Voor dit geval betekent dit het volgende. Vanaf de ontvangst door het Uwv op 17 februari 2017 van het bezwaarschrift van appellant tot de datum van deze uitspraak zijn circa vijf jaar en twee maanden verstreken. In de zaak zelf noch in de opstelling van appellant zijn aanknopingspunten gevonden voor het oordeel dat in dit geval de totale lengte van de procedure meer dan vier jaar zou mogen bedragen. De redelijke termijn is dus met 14 maanden overschreden. Dit lijdt tot een schadevergoeding van drie maal € 500,-, in totaal € 1.500,-.
5.3.
Van dit tijdsverloop heeft de behandeling van het bezwaar door het Uwv circa zes maanden en twee weken geduurd, heeft de behandeling van het beroep bij de rechtbank vanaf de ontvangst van het beroepschrift op 9 oktober 2017 tot de uitspraak op 13 september 2018 bijna elf maanden geduurd, en heeft de behandeling van het hoger beroep door de Raad vanaf de ontvangst van het hoger beroepschrift op 25 oktober 2018 tot de datum van deze uitspraak, drie jaar en zes maanden geduurd. Dit betekent dat de redelijke termijn zowel in de bestuurlijke als in de rechterlijke fase is geschonden.
5.4.
Voor de berekening van het bedrag aan schadevergoeding dat voor rekening komt van het Uwv onderscheidenlijk van de Staat wordt de methode gevolgd die is uiteengezet in het arrest van de Hoge Raad van 19 februari 2016 (ECLI:NL:HR:2016:252). Het Uwv wordt veroordeeld tot vergoeding van immateriële schade aan betrokkene tot een bedrag van € 107,14 (1/14 van € 1.500,-), de Staat wordt veroordeeld tot vergoeding van immateriële schade aan betrokkene tot een bedrag van € 1.392,86 (13/14 van € 1.500,-).

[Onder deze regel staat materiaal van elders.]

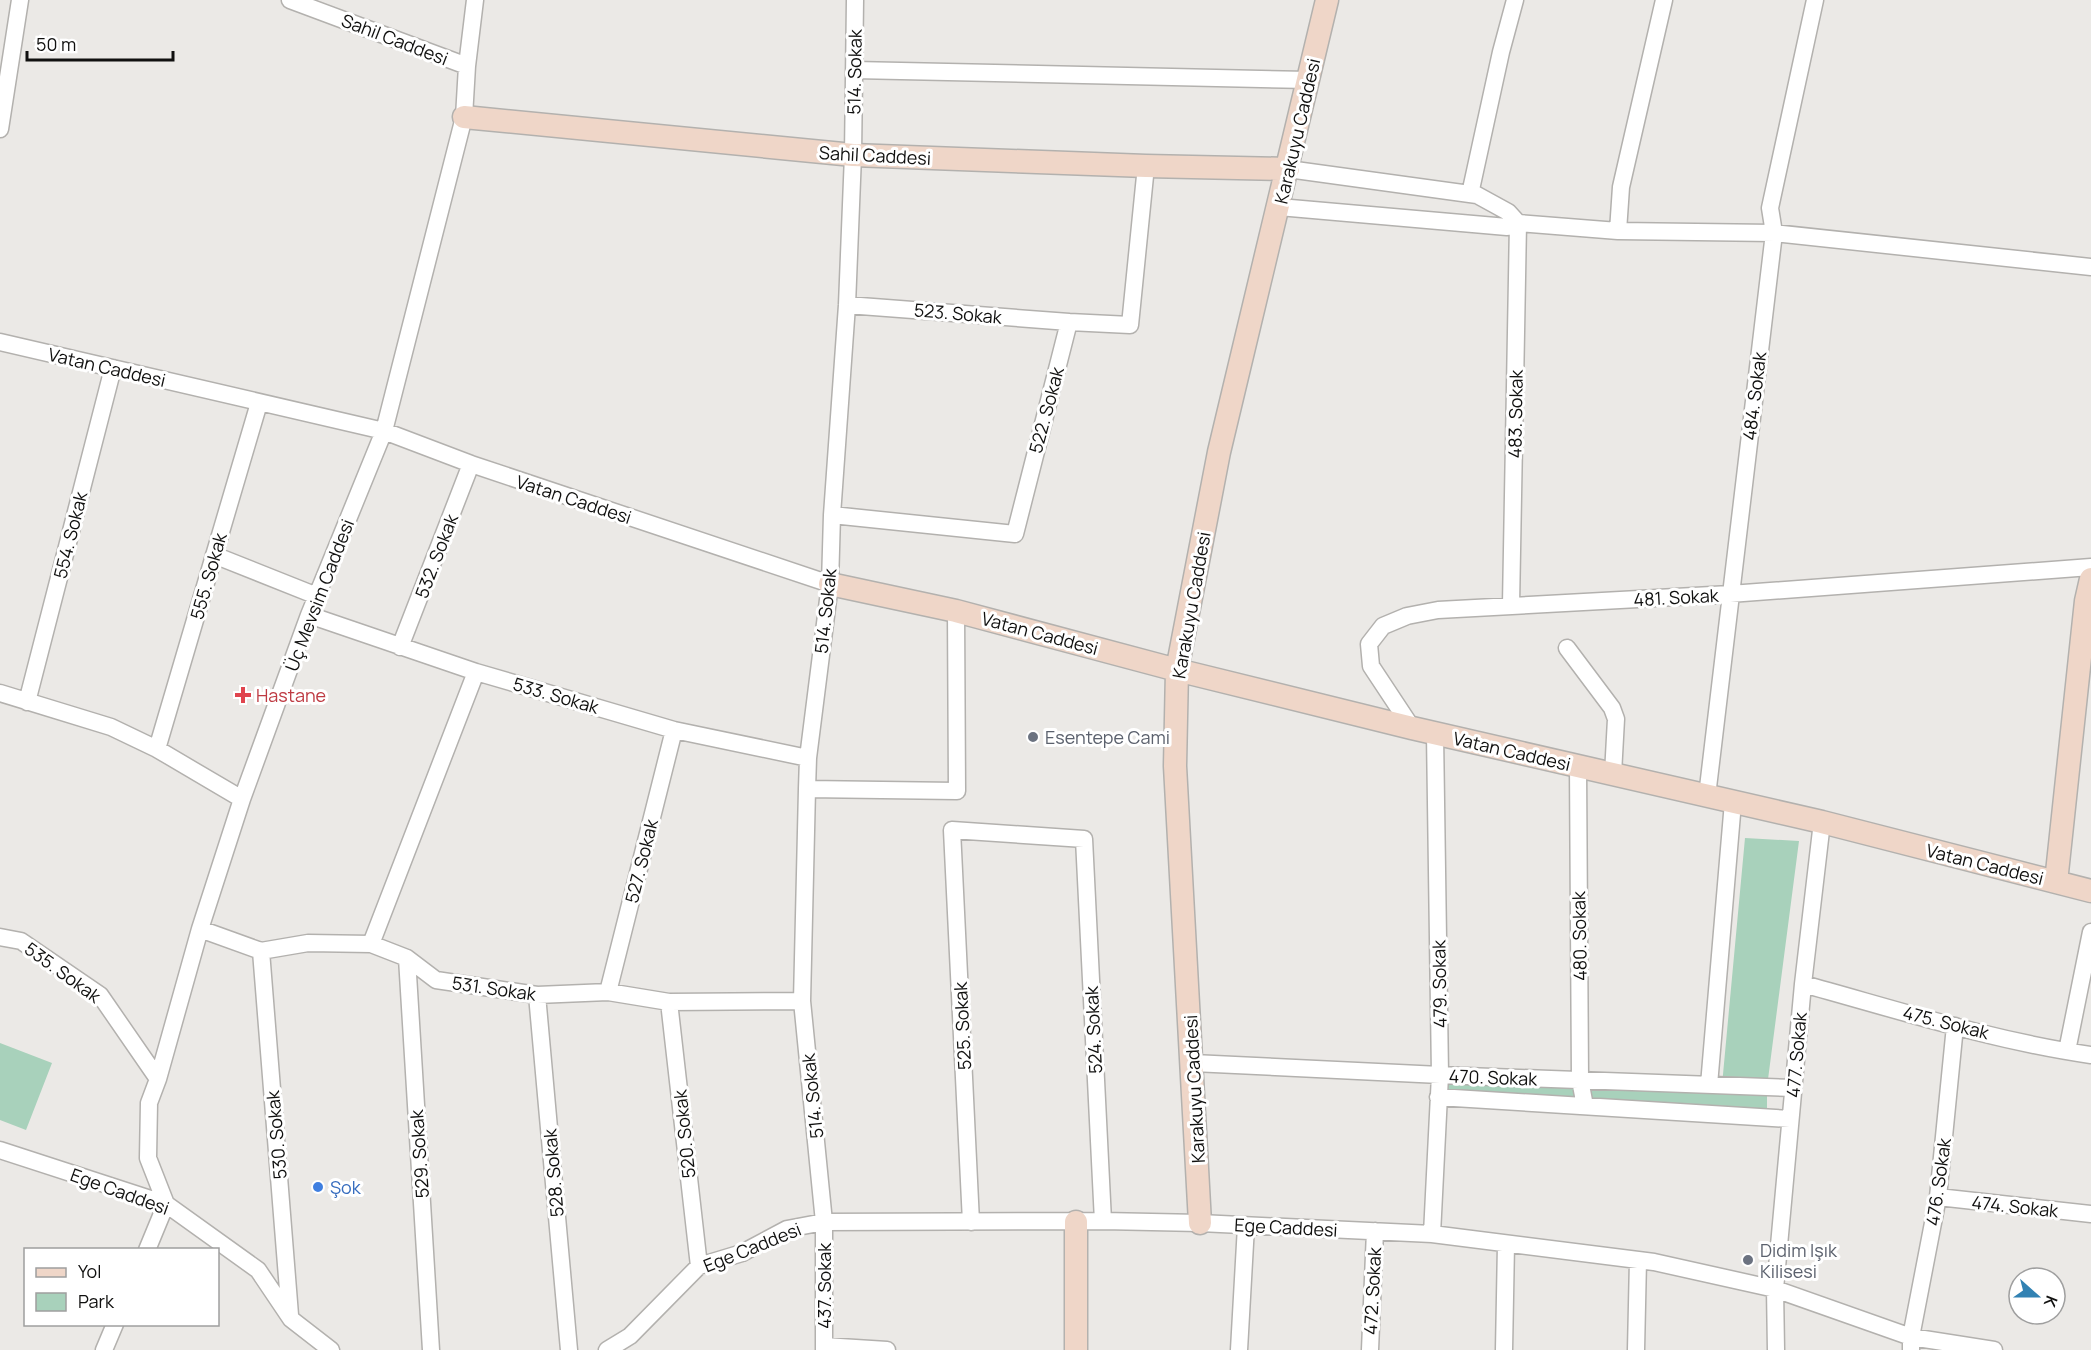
<svg xmlns="http://www.w3.org/2000/svg" width="2091" height="1350" viewBox="0 0 2091 1350" font-family="Manrope,sans-serif">
  <style>
    .green { fill: #a8d1bb }
    .lines { fill: none; stroke-linecap: round; stroke-linejoin: round }
    .street-casing { stroke: #b3b1ae; stroke-width: 19 }
    .secondary-casing { stroke: #b3b1ae; stroke-width: 25 }
    .street { stroke: #fff; stroke-width: 16 }
    .secondary { stroke: #efd6c8; stroke-width: 22 }
    .health-dot { fill: #e0444e; stroke: #fff; stroke-width: 2 }
    .worship-dot { fill: #6b7280; stroke: #fff; stroke-width: 2 }
    .shop-dot { fill: #3f7fe0; stroke: #fff; stroke-width: 2 }
    .labels { text-anchor: middle; dominant-baseline: central; stroke-width: 6; stroke-linejoin: round; paint-order: stroke }
    .street-label { font-size: 18px; fill: #10100f; stroke: #fff }
    .health-label { font-size: 18px; fill: #be3a42; stroke: #fff; text-anchor: start }
    .worship-label { font-size: 18px; fill: #5b616d; stroke: #fff; text-anchor: start }
    .shop-label { font-size: 18px; fill: #366cbe; stroke: #fff; text-anchor: start }
  </style>
  <rect width="100%" height="100%" fill="#ebe9e6"/>
  <path class="green" d="M1745 838 1799 841 1767 1087V1117L1438 1097 1440 1075 1722 1085Z
    M0 1043 52 1063 26 1130 0 1120Z"/>
  <g class="lines">
    <defs>
      <path id="street" d="M290 0 467 66
        M854 70 1309 80
        M0 129 20 0
        M1288 169 1477 195 1508 212 1518 223 1618 231 1774 233 2091 267
        M1470 194 1501 52 1515 0
        M1279 207 1507 227 1515 222
        M1618 231 1621 187 1664 0
        M847 305 1069 322
        M0 342 384 431 471 464 830 584
        M832 515 1015 534 1069 322 1130 325 1146 166
        M214 555 317 596
        M1511 605 1518 223
        M309 615 476 672 674 730 808 758
        M400 647 471 464
        M1567 648 1612 708 1616 719 1613 774
        M0 693 111 727 157 749 242 799
        M27 702 113 368
        M1412 728 1371 666 1369 644 1383 626 1407 616 1438 610 1730 594 2091 567
        M157 749 259 403
        M1578 766 1580 1080 1585 1106
        M807 789 957 791 956 611
        M1707 796 1774 233 1770 208 1815 0
        M200 929 261 951 308 943 371 944 407 958 436 980 537 995 608 992 669 1002 802 1001
        M0 937 21 941 100 995 158 1079
        M371 944 476 672
        M261 951 290 1315
        M407 958 431 1350
        M1803 984C1898 1010 1993 1041 2091 1055
        M608 992 674 730
        M537 995 569 1350
        M669 1002 699 1266
        M2067 1051 2091 932
        M1193 1063 1440 1075 1793 1088
        M1709 1085 1733 802
        M1438 1097 1790 1119
        M0 1150 166 1204 258 1270 291 1319 331 1350
        M1938 1197 2091 1214
        M971 1222 952 830 1084 839 1103 1221
        M1432 1234 1440 1075 1435 734
        M147 1250 166 1204 148 1158 149 1103 158 1079 200 929 242 799 309 615 384 431 464 117 467 66 475 0
        M824 1346 887 1350
        M104 1350 115 1324
        M607 1350 630 1336 699 1266 742 1253 787 1229 824 1222 1103 1221 1200 1223 1432 1234 1654 1262 1775 1289 1911 1337 1994 1350
        M824 1350V1222L802 1001 807 789 808 758 830 584 832 515 847 305 853 155 855 0
        M1239 1350 1246 1226
        M1370 1350 1375 1231
        M1504 1350 1506 1244
        M1636 1350 1638 1260
        M1776 1350 1775 1289 1803 984 1822 822
        M1911 1350V1337L1938 1197 1955 1026"/>
      <path id="secondary" d="M464 117 853 155 1146 166 1288 169
        M830 584 956 611 1177 670 1412 728 1822 822 2091 891
        M2056 882 2086 601 2091 579
        M1200 1223 1175 766 1177 670 1219 452 1327 0
        M1076 1350V1222"/>
    </defs>
    <use href="#street" class="street-casing"/>
    <use href="#secondary" class="secondary-casing"/>
    <use href="#street" class="street"/>
    <use href="#secondary" class="secondary"/>
  </g>
  <path class="health-dot" d="M240 686h6v6h6v6h-6v6h-6v-6h-6v-6h6z"/>
  <g class="worship-dot">
    <circle cx="1033" cy="737" r="6"/>
    <circle cx="1748" cy="1260" r="6"/>
  </g>
  <circle class="shop-dot" cx="318" cy="1187" r="6"/>
  <g class="labels">
    <g class="street-label">
      <text transform="translate(395 39) rotate(21)">Sahil Caddesi</text>
      <text transform="translate(854 72) rotate(-89)">514. Sokak</text>
      <text transform="translate(1297 131) rotate(-77)">Karakuyu Caddesi</text>
      <text transform="translate(875 155) rotate(3)">Sahil Caddesi</text>
      <text transform="translate(958 313) rotate(5)">523. Sokak</text>
      <text transform="translate(107 367) rotate(13)">Vatan Caddesi</text>
      <text transform="translate(1754 396) rotate(-83)">484. Sokak</text>
      <text transform="translate(1046 410) rotate(-75)">522. Sokak</text>
      <text transform="translate(1515 414) rotate(-89)">483. Sokak</text>
      <text transform="translate(574 499) rotate(18)">Vatan Caddesi</text>
      <text transform="translate(70 535) rotate(-76)">554. Sokak</text>
      <text transform="translate(436 556) rotate(-69)">532. Sokak</text>
      <text transform="translate(208 576) rotate(-74)">555. Sokak</text>
      <text transform="translate(319 595) rotate(-69)">Üç Mevsim Caddesi</text>
      <text transform="translate(1676 597) rotate(-3)">481. Sokak</text>
      <text transform="translate(1191 605) rotate(-80)">Karakuyu Caddesi</text>
      <text transform="translate(825 611) rotate(-84)">514. Sokak</text>
      <text transform="translate(1040 633) rotate(15)">Vatan Caddesi</text>
      <text transform="translate(556 695) rotate(16)">533. Sokak</text>
      <text transform="translate(1512 751) rotate(13)">Vatan Caddesi</text>
      <text transform="translate(641 861) rotate(-76)">527. Sokak</text>
      <text transform="translate(1985 864) rotate(14)">Vatan Caddesi</text>
      <text transform="translate(1579 936) rotate(-91)">480. Sokak</text>
      <text transform="translate(63 972) rotate(36)">535. Sokak</text>
      <text transform="translate(1439 984) rotate(-91)">479. Sokak</text>
      <text transform="translate(494 988) rotate(8)">531. Sokak</text>
      <text transform="translate(1946 1022) rotate(14)">475. Sokak</text>
      <text transform="translate(962 1026) rotate(-93)">525. Sokak</text>
      <text transform="translate(1093 1030) rotate(-93)">524. Sokak</text>
      <text transform="translate(1796 1055) rotate(-85)">477. Sokak</text>
      <text transform="translate(1493 1077) rotate(2)">470. Sokak</text>
      <text transform="translate(1194 1089) rotate(-93)">Karakuyu Caddesi</text>
      <text transform="translate(812 1096) rotate(-96)">514. Sokak</text>
      <text transform="translate(684 1134) rotate(-96)">520. Sokak</text>
      <text transform="translate(276 1135) rotate(-95)">530. Sokak</text>
      <text transform="translate(419 1154) rotate(-94)">529. Sokak</text>
      <text transform="translate(553 1173) rotate(-95)">528. Sokak</text>
      <text transform="translate(1938 1182) rotate(-82)">476. Sokak</text>
      <text transform="translate(120 1191) rotate(20)">Ege Caddesi</text>
      <text transform="translate(2015 1206) rotate(6)">474. Sokak</text>
      <text transform="translate(1286 1227) rotate(3)">Ege Caddesi</text>
      <text transform="translate(752 1247) rotate(-22)">Ege Caddesi</text>
      <text transform="translate(824 1286) rotate(-90)">437. Sokak</text>
      <text transform="translate(1372 1291) rotate(-87)">472. Sokak</text>
    </g>
    <g class="health-label">
      <text x="256" y="695">Hastane</text>
    </g>
    <g class="worship-label">
      <text x="1045" y="737">Esentepe Cami</text>
      <text x="1760" y="1250">Didim Işık<tspan x="1760" dy="21">Kilisesi</tspan></text>
    </g>
    <g class="shop-label">
      <text x="330" y="1187">Şok</text>
    </g>
  </g>
  <rect x="24" y="1248" width="195" height="78" fill="#ffffff" stroke="#9f9f9f" stroke-width="1.5"/>
  <rect x="36" y="1268" width="30" height="9" fill="#efd6c8" stroke="#9f9f9f" stroke-width="1.5"/>
  <text x="78" y="1278" font-size="18" fill="#10100f">Yol</text>
  <rect x="36" y="1293" width="30" height="18" fill="#a8d1bb" stroke="#9f9f9f" stroke-width="1.5"/>
  <text x="78" y="1308" font-size="18" fill="#10100f">Park</text>
  <g transform="translate(2037 1296) rotate(111)"><circle r="28" fill="#ffffff" stroke="#9f9f9f" stroke-width="1.5"/>
  <path d="M0-4.5L10 22L0 15L-10 22Z" fill="#3282b3"/>
  <text y="-9" font-size="16" font-weight="bold" text-anchor="middle" fill="#10100f">K</text>
  </g>
  <path d="M27 51v9h146v-9" fill="none" stroke="#10100f" stroke-width="3"/>
  <text x="36" y="51" font-size="18" fill="#10100f" stroke="#ffffff" stroke-width="4.5" paint-order="stroke">50 m</text>
</svg>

6. Aanleiding bestaat om de Staat en het Uwv beide voor de helft te veroordelen in de proceskosten van appellant in verband met het verzoek om schadevergoeding wegens overschrijding van de redelijke termijn. Deze kosten worden begroot op € 379,50 (één punt met wegingsfactor 0,5), dus € 189,75 voor de Staat en € 189,75 voor het Uwv.

BESLISSING

De Centrale Raad van Beroep:
- veroordeelt het Uwv in de kosten van appellant tot een bedrag van in totaal € 7.464,80.
- veroordeelt het Uwv tot betaling aan appellant van een vergoeding van schade wegens overschrijding van de redelijke termijn tot een bedrag van € 107,14;
- veroordeelt de Staat der Nederlanden (minister van Justitie en Veiligheid) tot betaling aan appellant van een vergoeding van schade wegens overschrijding van de redelijke termijn tot een bedrag van € 1.392,86;
- veroordeelt de Staat der Nederlanden (minister van Justitie en Veiligheid) in de proceskosten van betrokkene tot een bedrag van € 189,75;
Deze uitspraak is gedaan door J.P.M. Zeijen als voorzitter, in tegenwoordigheid van A.M.M. Chevalier als griffier. De beslissing is uitgesproken in het openbaar op 11 mei 2022.